REVIEW: The Foretelling by Alice Hoffman

Synopsis

A coming-of-age story that pierces the soul and heals the spirit, this is the tale of the future leader of the Amazon women warriors. Rain must hold fast to her inner warrior, but she is startled and mystified by the first stirrings of mercy towards the enemy.



  • Pub. Date: September 2006
  • Publisher: Little, Brown Books for Young Readers
  • Format: Paperback , 192pp
  • Sales Rank: 127,316
  • Age Range: 12 and up
  • ISBN-13: 9780316154093
  • ISBN: 0316154091
  • Edition Description: Reprint

About the Author
from Barnes and Noble

Born in the 1950s to college-educated parents who divorced when she was young, Alice Hoffman was raised by her single, working mother in a blue-collar Long Island neighborhood. Although she felt like an outsider growing up, she discovered that these feelings of not quite belonging positioned her uniquely to observe people from a distance. Later, she would hone this viewpoint in stories that captured the full intensity of the human experience.

After high school, Hoffman went to work for the Doubleday factory in Garden City. But the eight-hour, supervised workday was not for her, and she quit before lunch on her first day! She enrolled in night school at Adelphi University, graduating in 1971 with a degree in English. She went on to attend Stanford University's Creative Writing Center on a Mirrellees Fellowship. Her mentor at Stanford, the great teacher and novelist Albert Guerard, helped to get her first story published in the literary magazine Fiction. The story attracted the attention of legendary editor Ted Solotaroff, who asked if she had written any longer fiction. She hadn't -- but immediately set to work. In 1977, when Hoffman was 25, her first novel, Property Of, was published to great fanfare.

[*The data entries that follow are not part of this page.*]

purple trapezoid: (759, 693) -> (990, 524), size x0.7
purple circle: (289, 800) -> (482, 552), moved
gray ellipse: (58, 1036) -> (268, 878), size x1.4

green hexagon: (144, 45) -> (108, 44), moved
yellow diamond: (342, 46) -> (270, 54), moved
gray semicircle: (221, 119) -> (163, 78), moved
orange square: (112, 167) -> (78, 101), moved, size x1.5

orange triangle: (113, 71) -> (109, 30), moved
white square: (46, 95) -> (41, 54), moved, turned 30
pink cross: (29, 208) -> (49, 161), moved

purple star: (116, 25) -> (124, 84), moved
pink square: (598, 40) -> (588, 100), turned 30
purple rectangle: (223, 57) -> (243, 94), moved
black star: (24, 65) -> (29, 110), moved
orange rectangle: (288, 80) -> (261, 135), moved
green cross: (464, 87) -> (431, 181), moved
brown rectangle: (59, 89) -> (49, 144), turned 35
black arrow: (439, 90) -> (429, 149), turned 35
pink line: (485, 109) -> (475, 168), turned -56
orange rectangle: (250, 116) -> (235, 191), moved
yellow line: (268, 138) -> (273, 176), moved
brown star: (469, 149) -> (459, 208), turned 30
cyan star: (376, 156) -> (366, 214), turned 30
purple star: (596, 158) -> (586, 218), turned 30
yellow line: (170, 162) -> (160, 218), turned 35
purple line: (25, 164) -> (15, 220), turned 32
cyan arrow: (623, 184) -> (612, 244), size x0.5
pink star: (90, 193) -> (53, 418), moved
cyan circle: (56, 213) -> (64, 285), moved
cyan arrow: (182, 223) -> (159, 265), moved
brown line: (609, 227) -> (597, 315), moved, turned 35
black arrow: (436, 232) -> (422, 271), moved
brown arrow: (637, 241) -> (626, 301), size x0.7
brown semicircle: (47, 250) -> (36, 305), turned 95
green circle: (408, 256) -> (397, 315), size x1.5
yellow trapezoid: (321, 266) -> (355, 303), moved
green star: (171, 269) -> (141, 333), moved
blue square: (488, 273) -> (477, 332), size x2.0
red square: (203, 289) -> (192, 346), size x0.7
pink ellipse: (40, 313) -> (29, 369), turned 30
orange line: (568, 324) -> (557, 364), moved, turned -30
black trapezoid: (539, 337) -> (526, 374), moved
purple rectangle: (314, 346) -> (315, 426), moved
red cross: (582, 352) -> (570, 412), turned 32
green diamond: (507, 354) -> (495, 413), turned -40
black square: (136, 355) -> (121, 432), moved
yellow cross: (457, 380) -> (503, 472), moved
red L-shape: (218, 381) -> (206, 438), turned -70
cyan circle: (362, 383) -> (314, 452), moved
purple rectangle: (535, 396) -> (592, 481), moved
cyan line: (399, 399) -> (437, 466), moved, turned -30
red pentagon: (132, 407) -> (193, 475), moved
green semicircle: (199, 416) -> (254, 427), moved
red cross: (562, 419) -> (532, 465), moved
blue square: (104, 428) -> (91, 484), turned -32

Since that remarkable debut, Hoffman has carved herself a unique niche in American fiction. A favorite with teens as well as adults, she renders life's deepest mysteries immediately understandable in stories suffused with magic realism and a dreamy, fairy-tale sensibility. (In a 1994 article for The New York Times, interviewer Ruth Reichl described the magic in Hoffman's books as a casual, regular occurrence -- "...so offhand that even the most skeptical reader can accept it.") Her characters' lives are transformed by uncontrollable forces -- love and loss, sorrow and bliss, danger and death.

Hoffman's 1997 novel Here on Earth was selected as an Oprah Book Club pick, but even without Winfrey's powerful endorsement, her books have become huge bestsellers -- including three that have been adapted for the movies: Practical Magic (1995), The River King (2000), and her YA fable Aquamarine (2001).

Hoffman is a breast cancer survivor; and like many people who consider themselves blessed with luck, she believes strongly in giving back. For this reason, she donated her advance from her 1999 short story collection Local Girls to help create the Hoffman Breast Center at Mt. Auburn Hospital in Cambridge, MA.

For more information, check out her website
Find her on Facebook


My Thoughts
I was born out of sorrow, so my mother named me Rain.
Rain is the future queen of a band of Amazon women, and a reluctant queen at that. This story follows the life of the Amazon women- their battles, triumphs, losses and cultural practices- and the inner workings of the would-be-queen Rain.

This was a brief story, and it felt almost too brief. I felt like I wanted to know so much more. I wanted to get to know the male counterpart Melek, to get to know his people and their way of life. I wanted to know what became of Anto. I wanted to know the back story of the smith, and of Penthe and Io. This just briefly touched on so many things, and introduced characters that were only half-fleshed out. And especially frustrating, because I felt that I would like these characters and really enjoy getting to know them better.

I liked Rain. She was strong, yet she had heart. She's lived a life of sorrow much of her life, with moments of bliss. And she is conflicted, trying to be something she isn't. Her clan practices collectivism, whereby its members generally think of what is best for everyone and not a single individual. Some of the Amazon are cruel and savage, some are patient and thoughtful...
“The weak are cruel,” Cybelle said to me. “The strong have no need to be.” (p.39)

Town/Location/Environment:
Amazons are thought to have lived in what is today Turkey, near the Black Sea. 

The Cover: I love the cover, which shows a beautiful white horse representative of Rain, looking back behind itself where a storm brews in the distance.

Content Rating: There is no vulgarity, and no graphic sex, although sex is alluded to. There is also a lesbian relationship, and lots of death and disturbing events that are spoken of, but not graphically so (things like rape and infanticide).

My final word: I generally enjoyed this story, but it felt like it was only half a story. I would have loved to dive into it more thoroughly.